• [Directive]:
Reproduce every line of the data below word for word, keeping all characters, spacing, and line breaks unchanged.

(Saved entries)
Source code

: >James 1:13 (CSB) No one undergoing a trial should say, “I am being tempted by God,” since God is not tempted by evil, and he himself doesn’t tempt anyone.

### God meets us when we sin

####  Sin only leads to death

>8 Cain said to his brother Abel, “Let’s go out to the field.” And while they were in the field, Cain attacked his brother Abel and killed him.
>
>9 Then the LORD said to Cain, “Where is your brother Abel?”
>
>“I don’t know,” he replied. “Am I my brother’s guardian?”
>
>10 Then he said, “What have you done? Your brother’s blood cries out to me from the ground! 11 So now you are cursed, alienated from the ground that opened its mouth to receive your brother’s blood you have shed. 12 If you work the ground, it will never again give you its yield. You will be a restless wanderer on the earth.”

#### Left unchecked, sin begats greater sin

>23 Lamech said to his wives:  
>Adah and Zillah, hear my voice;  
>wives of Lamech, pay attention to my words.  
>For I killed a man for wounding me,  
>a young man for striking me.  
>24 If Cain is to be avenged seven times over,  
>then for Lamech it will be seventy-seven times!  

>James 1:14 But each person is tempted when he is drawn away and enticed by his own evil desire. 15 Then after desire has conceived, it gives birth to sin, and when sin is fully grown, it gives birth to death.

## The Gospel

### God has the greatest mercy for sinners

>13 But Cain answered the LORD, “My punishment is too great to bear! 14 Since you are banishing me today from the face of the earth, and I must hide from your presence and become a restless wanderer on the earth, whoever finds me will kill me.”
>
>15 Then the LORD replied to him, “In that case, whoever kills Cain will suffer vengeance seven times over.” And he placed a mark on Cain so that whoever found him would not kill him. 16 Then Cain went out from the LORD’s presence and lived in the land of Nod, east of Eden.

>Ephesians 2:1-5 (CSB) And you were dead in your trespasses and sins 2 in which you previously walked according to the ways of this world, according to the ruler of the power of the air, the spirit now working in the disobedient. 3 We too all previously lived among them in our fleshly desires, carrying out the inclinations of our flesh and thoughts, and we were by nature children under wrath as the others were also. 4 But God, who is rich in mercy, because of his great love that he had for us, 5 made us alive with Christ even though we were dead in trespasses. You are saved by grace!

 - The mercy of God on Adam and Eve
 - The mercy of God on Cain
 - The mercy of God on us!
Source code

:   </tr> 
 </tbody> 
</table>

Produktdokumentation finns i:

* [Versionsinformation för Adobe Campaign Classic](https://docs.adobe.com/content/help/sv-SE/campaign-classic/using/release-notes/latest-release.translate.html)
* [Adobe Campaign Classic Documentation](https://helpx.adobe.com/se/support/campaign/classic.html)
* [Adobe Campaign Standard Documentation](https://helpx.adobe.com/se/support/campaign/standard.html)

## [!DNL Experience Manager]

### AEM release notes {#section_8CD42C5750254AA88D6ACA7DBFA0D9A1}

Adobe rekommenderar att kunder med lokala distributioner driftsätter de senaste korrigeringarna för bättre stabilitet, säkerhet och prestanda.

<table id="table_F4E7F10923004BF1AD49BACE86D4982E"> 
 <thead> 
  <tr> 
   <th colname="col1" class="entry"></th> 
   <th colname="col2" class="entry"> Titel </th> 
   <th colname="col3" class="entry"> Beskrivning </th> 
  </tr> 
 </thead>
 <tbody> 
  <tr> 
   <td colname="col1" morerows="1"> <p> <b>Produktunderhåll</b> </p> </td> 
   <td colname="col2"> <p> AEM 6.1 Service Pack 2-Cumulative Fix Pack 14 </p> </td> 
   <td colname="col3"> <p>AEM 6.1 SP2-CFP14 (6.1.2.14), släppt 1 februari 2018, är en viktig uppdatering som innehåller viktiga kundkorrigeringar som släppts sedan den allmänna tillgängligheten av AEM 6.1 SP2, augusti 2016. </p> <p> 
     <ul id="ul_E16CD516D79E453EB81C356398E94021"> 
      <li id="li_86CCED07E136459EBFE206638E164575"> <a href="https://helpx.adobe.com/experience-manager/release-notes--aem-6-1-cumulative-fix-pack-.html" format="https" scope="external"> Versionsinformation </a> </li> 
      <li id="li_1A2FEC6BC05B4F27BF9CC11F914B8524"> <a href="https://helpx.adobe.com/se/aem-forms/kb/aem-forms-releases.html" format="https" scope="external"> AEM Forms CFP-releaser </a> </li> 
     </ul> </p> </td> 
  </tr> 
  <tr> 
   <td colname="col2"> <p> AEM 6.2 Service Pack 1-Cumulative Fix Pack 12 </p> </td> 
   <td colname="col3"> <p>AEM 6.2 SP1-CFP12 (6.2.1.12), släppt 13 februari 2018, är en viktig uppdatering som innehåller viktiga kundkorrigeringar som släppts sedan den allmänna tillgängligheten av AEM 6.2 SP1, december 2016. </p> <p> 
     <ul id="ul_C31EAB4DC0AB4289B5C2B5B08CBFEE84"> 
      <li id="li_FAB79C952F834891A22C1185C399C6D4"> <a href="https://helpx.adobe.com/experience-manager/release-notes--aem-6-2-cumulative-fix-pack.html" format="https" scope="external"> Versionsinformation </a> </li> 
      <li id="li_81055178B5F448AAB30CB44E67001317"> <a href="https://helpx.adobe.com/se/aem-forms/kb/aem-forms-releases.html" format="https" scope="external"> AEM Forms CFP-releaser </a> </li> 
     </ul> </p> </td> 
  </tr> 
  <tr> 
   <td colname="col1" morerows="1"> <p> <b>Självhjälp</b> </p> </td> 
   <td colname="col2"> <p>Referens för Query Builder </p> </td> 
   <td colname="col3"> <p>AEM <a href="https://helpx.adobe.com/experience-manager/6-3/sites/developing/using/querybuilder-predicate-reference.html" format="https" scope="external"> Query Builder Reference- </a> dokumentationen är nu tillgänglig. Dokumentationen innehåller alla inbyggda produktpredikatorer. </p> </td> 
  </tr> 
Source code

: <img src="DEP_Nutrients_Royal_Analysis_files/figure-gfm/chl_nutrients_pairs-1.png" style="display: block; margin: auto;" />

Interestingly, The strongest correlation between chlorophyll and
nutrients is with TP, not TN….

• [Result]:
Source code

: >James 1:13 (CSB) No one undergoing a trial should say, “I am being tempted by God,” since God is not tempted by evil, and he himself doesn’t tempt anyone.

### God meets us when we sin

####  Sin only leads to death

>8 Cain said to his brother Abel, “Let’s go out to the field.” And while they were in the field, Cain attacked his brother Abel and killed him.
>
>9 Then the LORD said to Cain, “Where is your brother Abel?”
>
>“I don’t know,” he replied. “Am I my brother’s guardian?”
>
>10 Then he said, “What have you done? Your brother’s blood cries out to me from the ground! 11 So now you are cursed, alienated from the ground that opened its mouth to receive your brother’s blood you have shed. 12 If you work the ground, it will never again give you its yield. You will be a restless wanderer on the earth.”

#### Left unchecked, sin begats greater sin

>23 Lamech said to his wives:  
>Adah and Zillah, hear my voice;  
>wives of Lamech, pay attention to my words.  
>For I killed a man for wounding me,  
>a young man for striking me.  
>24 If Cain is to be avenged seven times over,  
>then for Lamech it will be seventy-seven times!  

>James 1:14 But each person is tempted when he is drawn away and enticed by his own evil desire. 15 Then after desire has conceived, it gives birth to sin, and when sin is fully grown, it gives birth to death.

## The Gospel

### God has the greatest mercy for sinners

>13 But Cain answered the LORD, “My punishment is too great to bear! 14 Since you are banishing me today from the face of the earth, and I must hide from your presence and become a restless wanderer on the earth, whoever finds me will kill me.”
>
>15 Then the LORD replied to him, “In that case, whoever kills Cain will suffer vengeance seven times over.” And he placed a mark on Cain so that whoever found him would not kill him. 16 Then Cain went out from the LORD’s presence and lived in the land of Nod, east of Eden.

>Ephesians 2:1-5 (CSB) And you were dead in your trespasses and sins 2 in which you previously walked according to the ways of this world, according to the ruler of the power of the air, the spirit now working in the disobedient. 3 We too all previously lived among them in our fleshly desires, carrying out the inclinations of our flesh and thoughts, and we were by nature children under wrath as the others were also. 4 But God, who is rich in mercy, because of his great love that he had for us, 5 made us alive with Christ even though we were dead in trespasses. You are saved by grace!

 - The mercy of God on Adam and Eve
 - The mercy of God on Cain
 - The mercy of God on us!
Source code

:   </tr> 
 </tbody> 
</table>

Produktdokumentation finns i:

* [Versionsinformation för Adobe Campaign Classic](https://docs.adobe.com/content/help/sv-SE/campaign-classic/using/release-notes/latest-release.translate.html)
* [Adobe Campaign Classic Documentation](https://helpx.adobe.com/se/support/campaign/classic.html)
* [Adobe Campaign Standard Documentation](https://helpx.adobe.com/se/support/campaign/standard.html)

## [!DNL Experience Manager]

### AEM release notes {#section_8CD42C5750254AA88D6ACA7DBFA0D9A1}

Adobe rekommenderar att kunder med lokala distributioner driftsätter de senaste korrigeringarna för bättre stabilitet, säkerhet och prestanda.

<table id="table_F4E7F10923004BF1AD49BACE86D4982E"> 
 <thead> 
  <tr> 
   <th colname="col1" class="entry"></th> 
   <th colname="col2" class="entry"> Titel </th> 
   <th colname="col3" class="entry"> Beskrivning </th> 
  </tr> 
 </thead>
 <tbody> 
  <tr> 
   <td colname="col1" morerows="1"> <p> <b>Produktunderhåll</b> </p> </td> 
   <td colname="col2"> <p> AEM 6.1 Service Pack 2-Cumulative Fix Pack 14 </p> </td> 
   <td colname="col3"> <p>AEM 6.1 SP2-CFP14 (6.1.2.14), släppt 1 februari 2018, är en viktig uppdatering som innehåller viktiga kundkorrigeringar som släppts sedan den allmänna tillgängligheten av AEM 6.1 SP2, augusti 2016. </p> <p> 
     <ul id="ul_E16CD516D79E453EB81C356398E94021"> 
      <li id="li_86CCED07E136459EBFE206638E164575"> <a href="https://helpx.adobe.com/experience-manager/release-notes--aem-6-1-cumulative-fix-pack-.html" format="https" scope="external"> Versionsinformation </a> </li> 
      <li id="li_1A2FEC6BC05B4F27BF9CC11F914B8524"> <a href="https://helpx.adobe.com/se/aem-forms/kb/aem-forms-releases.html" format="https" scope="external"> AEM Forms CFP-releaser </a> </li> 
     </ul> </p> </td> 
  </tr> 
  <tr> 
   <td colname="col2"> <p> AEM 6.2 Service Pack 1-Cumulative Fix Pack 12 </p> </td> 
   <td colname="col3"> <p>AEM 6.2 SP1-CFP12 (6.2.1.12), släppt 13 februari 2018, är en viktig uppdatering som innehåller viktiga kundkorrigeringar som släppts sedan den allmänna tillgängligheten av AEM 6.2 SP1, december 2016. </p> <p> 
     <ul id="ul_C31EAB4DC0AB4289B5C2B5B08CBFEE84"> 
      <li id="li_FAB79C952F834891A22C1185C399C6D4"> <a href="https://helpx.adobe.com/experience-manager/release-notes--aem-6-2-cumulative-fix-pack.html" format="https" scope="external"> Versionsinformation </a> </li> 
      <li id="li_81055178B5F448AAB30CB44E67001317"> <a href="https://helpx.adobe.com/se/aem-forms/kb/aem-forms-releases.html" format="https" scope="external"> AEM Forms CFP-releaser </a> </li> 
     </ul> </p> </td> 
  </tr> 
  <tr> 
   <td colname="col1" morerows="1"> <p> <b>Självhjälp</b> </p> </td> 
   <td colname="col2"> <p>Referens för Query Builder </p> </td> 
   <td colname="col3"> <p>AEM <a href="https://helpx.adobe.com/experience-manager/6-3/sites/developing/using/querybuilder-predicate-reference.html" format="https" scope="external"> Query Builder Reference- </a> dokumentationen är nu tillgänglig. Dokumentationen innehåller alla inbyggda produktpredikatorer. </p> </td> 
  </tr> 
Source code

: <img src="DEP_Nutrients_Royal_Analysis_files/figure-gfm/chl_nutrients_pairs-1.png" style="display: block; margin: auto;" />

Interestingly, The strongest correlation between chlorophyll and
nutrients is with TP, not TN….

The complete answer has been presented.